These New England schools ranked among ’10 worst colleges for free speech’
Harvard was (dis)honored for the fifth time.
Four New England schools are among the worst colleges for free speech, according to the Foundation for Individual Rights in Education (FIRE).The nonprofit published its annual list on Wednesday, which included Harvard, Babson, and Middlebury College in Vermont. FIRE determines the list of both public and private colleges and universities by the past year’s incidents that violated free speech laws or standards. Harvard made the list for several transgressions, and for the fifth time. FIRE cited the school’s continued practice denying students who are members of single-gender social clubs — even off-campus — from two prominent scholarships, leadership positions in on-campus clubs, and participation on athletic teams. Harvard Law professor Ronald S. Sullivan Jr. was ousted as a faculty dean after he took on legal representation of Harvey Weinstein. FIRE also cited Harvard’s new policy requiring events with “controversial” speakers to include a neutral moderator. “Harvard, one of the world’s leading universities, surely has the intellectual capacity to write a better, fairer policy,” FIRE wrote. “The fact that it didn’t can only mean it didn’t want to.”Babson College also made the list for firing Asheen Phansey. The adjunct instructor and administrator came under scrutiny for his Facebook post encouraging Iran’s Ayatollah Ali Khamenei to “
tweet a list of 52 sites of beloved American cultural heritage that he would bomb. Um… Mall of America? …Kardashian residence?” Phansey described the post as a bad attempt at humor, but was fired after a one-day investigation by Babson.

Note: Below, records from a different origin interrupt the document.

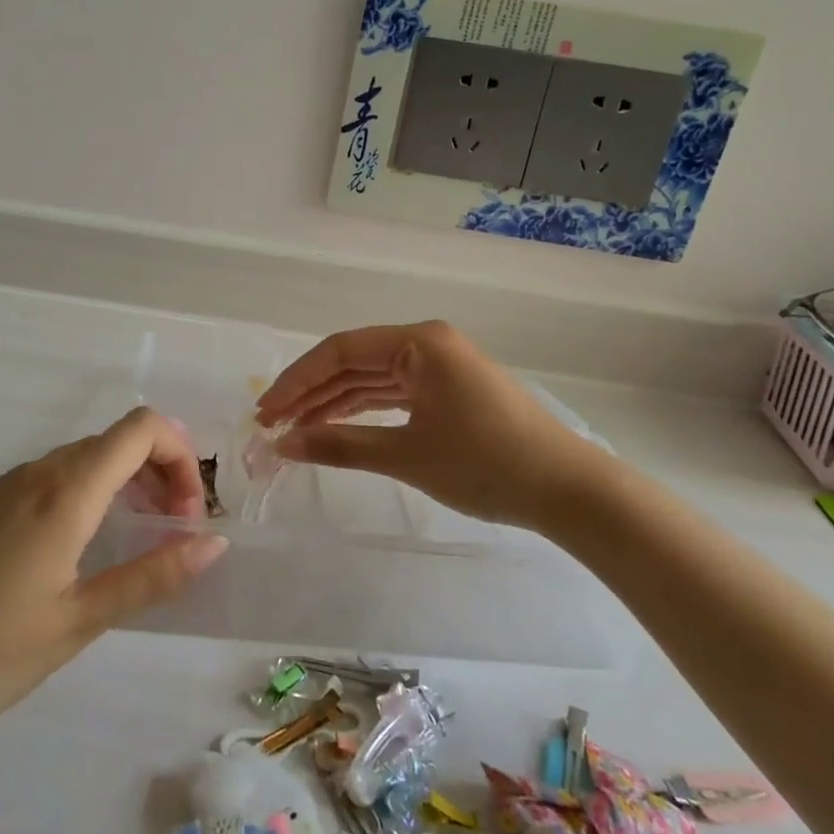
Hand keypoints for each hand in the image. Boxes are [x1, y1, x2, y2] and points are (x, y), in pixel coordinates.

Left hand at [0, 408, 225, 742]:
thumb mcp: (76, 622)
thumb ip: (151, 577)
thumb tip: (214, 542)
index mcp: (67, 491)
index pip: (143, 428)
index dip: (180, 456)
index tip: (187, 515)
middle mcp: (40, 472)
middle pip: (119, 439)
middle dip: (161, 473)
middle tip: (173, 533)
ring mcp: (9, 485)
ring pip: (88, 458)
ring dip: (128, 483)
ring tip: (139, 541)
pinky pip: (58, 477)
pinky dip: (93, 494)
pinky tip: (87, 548)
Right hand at [254, 320, 616, 531]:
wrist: (567, 491)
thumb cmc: (485, 464)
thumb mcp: (407, 455)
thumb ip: (340, 445)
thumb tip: (283, 444)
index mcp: (418, 342)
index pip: (340, 351)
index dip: (297, 380)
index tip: (265, 411)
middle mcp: (427, 343)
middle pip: (354, 362)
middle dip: (311, 392)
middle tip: (271, 424)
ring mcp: (440, 366)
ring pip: (372, 379)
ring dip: (334, 402)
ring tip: (295, 429)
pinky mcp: (449, 390)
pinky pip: (394, 393)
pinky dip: (364, 411)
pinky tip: (336, 426)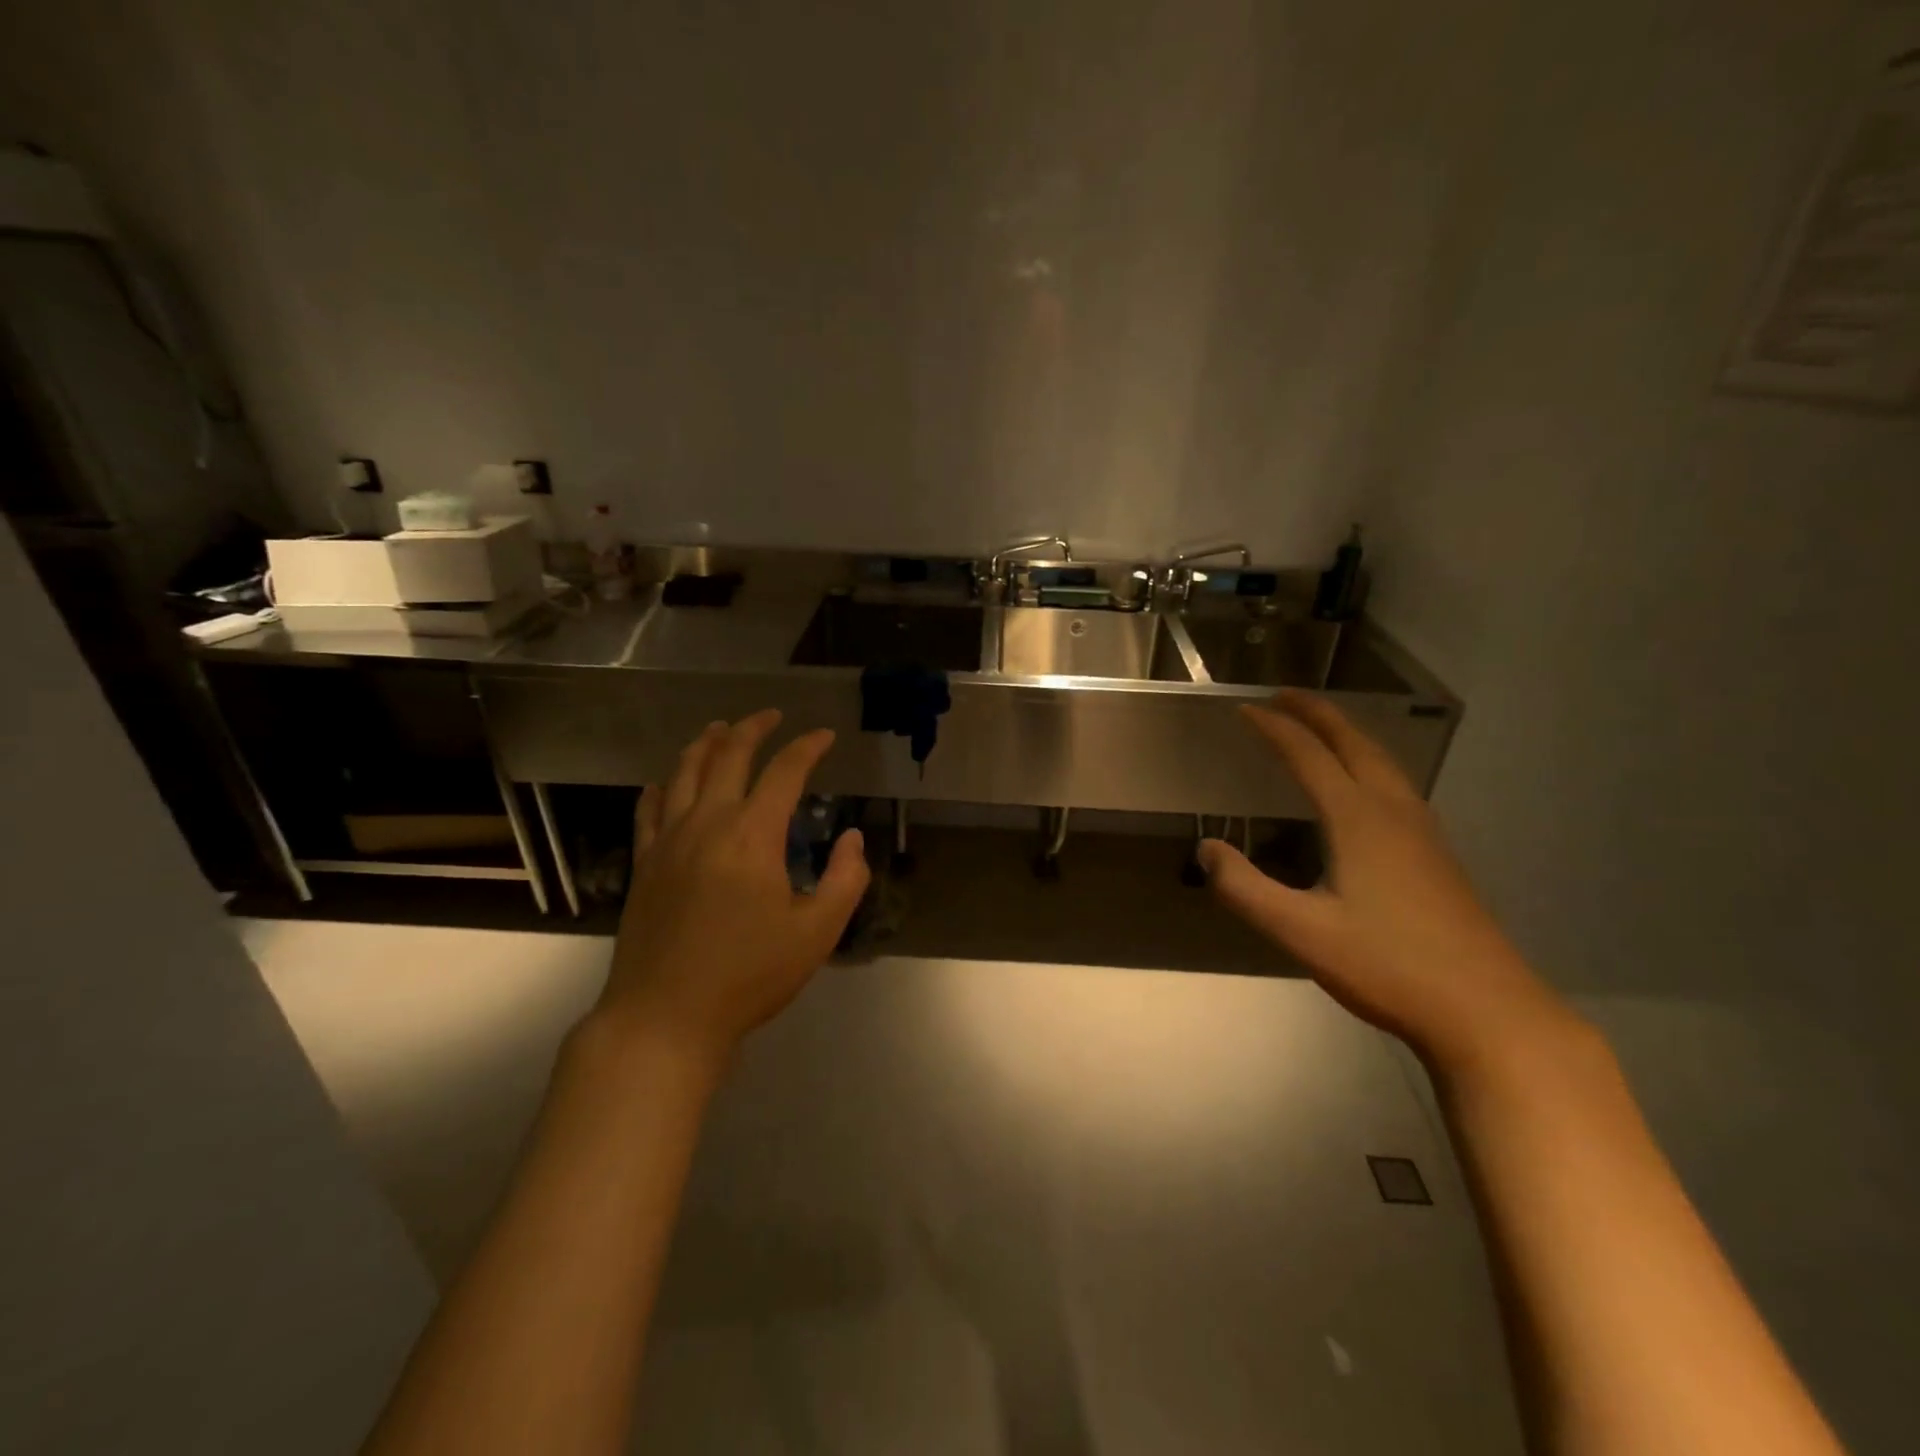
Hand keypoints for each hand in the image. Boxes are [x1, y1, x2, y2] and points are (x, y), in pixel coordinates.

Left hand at [598, 710, 870, 1069]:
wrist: (665, 1017)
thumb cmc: (748, 976)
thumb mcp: (817, 933)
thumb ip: (845, 880)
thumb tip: (852, 839)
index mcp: (752, 834)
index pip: (784, 771)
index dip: (807, 747)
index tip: (824, 736)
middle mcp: (707, 823)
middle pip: (728, 756)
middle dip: (753, 728)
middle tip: (772, 716)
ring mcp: (668, 841)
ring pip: (683, 772)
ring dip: (706, 744)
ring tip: (721, 729)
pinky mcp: (644, 863)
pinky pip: (649, 808)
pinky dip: (662, 785)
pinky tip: (666, 781)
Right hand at [1199, 691, 1568, 1065]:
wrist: (1488, 1011)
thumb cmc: (1388, 966)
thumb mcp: (1301, 932)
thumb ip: (1245, 889)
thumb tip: (1205, 849)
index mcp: (1359, 820)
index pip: (1309, 756)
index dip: (1274, 729)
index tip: (1244, 710)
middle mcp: (1394, 812)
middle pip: (1355, 744)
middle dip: (1318, 714)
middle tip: (1284, 695)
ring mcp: (1424, 833)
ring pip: (1383, 762)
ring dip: (1348, 735)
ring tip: (1321, 728)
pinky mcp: (1438, 857)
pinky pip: (1397, 786)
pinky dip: (1369, 763)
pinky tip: (1366, 788)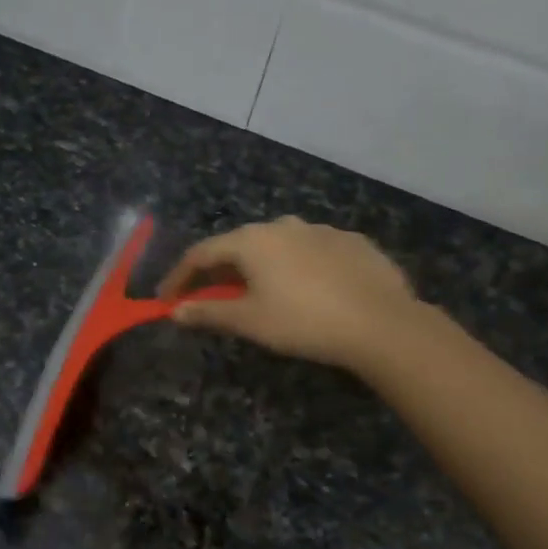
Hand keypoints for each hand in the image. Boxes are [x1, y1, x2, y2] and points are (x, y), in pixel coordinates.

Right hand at [157, 216, 426, 373]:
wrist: (381, 323)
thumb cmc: (303, 321)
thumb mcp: (250, 321)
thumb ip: (208, 312)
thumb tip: (175, 310)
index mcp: (251, 241)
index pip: (201, 253)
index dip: (179, 277)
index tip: (166, 299)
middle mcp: (282, 225)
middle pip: (238, 245)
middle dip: (219, 271)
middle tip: (211, 296)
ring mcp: (320, 229)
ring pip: (277, 245)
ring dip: (260, 266)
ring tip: (261, 292)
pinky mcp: (352, 241)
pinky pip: (311, 251)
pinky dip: (297, 267)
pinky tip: (308, 290)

“At a private school like Babson that makes promises of free expression, a joke like Phansey’s could ignite a range of acceptable responses from the university,” FIRE wrote. “Firing him is not one of them.”
Middlebury College in Vermont made the list for unilaterally cancelling an event with conservative Polish scholar Ryszard Legutko. The school cited safety risks in shutting it down just hours before the talk. FIRE called the cancellation of Legutko’s lecture “one of the most troubling infringements on student and faculty free speech and open inquiry rights we saw last year.”
University of Connecticut also made the list for an incident in October involving students shouting a racial slur as part of a game. Campus police identified the students and the two were charged with a misdemeanor under a Connecticut law prohibiting ridicule on account of creed, religion, color, denomination, nationality or race, as well as bringing student disciplinary charges against the pair.
“While the word used by Karal and Mucaj is deeply offensive to many, it does not fall into any recognized exception under the First Amendment,” wrote FIRE in a letter to the university. “But investigating and arresting students who use offensive language, UConn has departed from its clear and non-negotiable constitutional obligations.”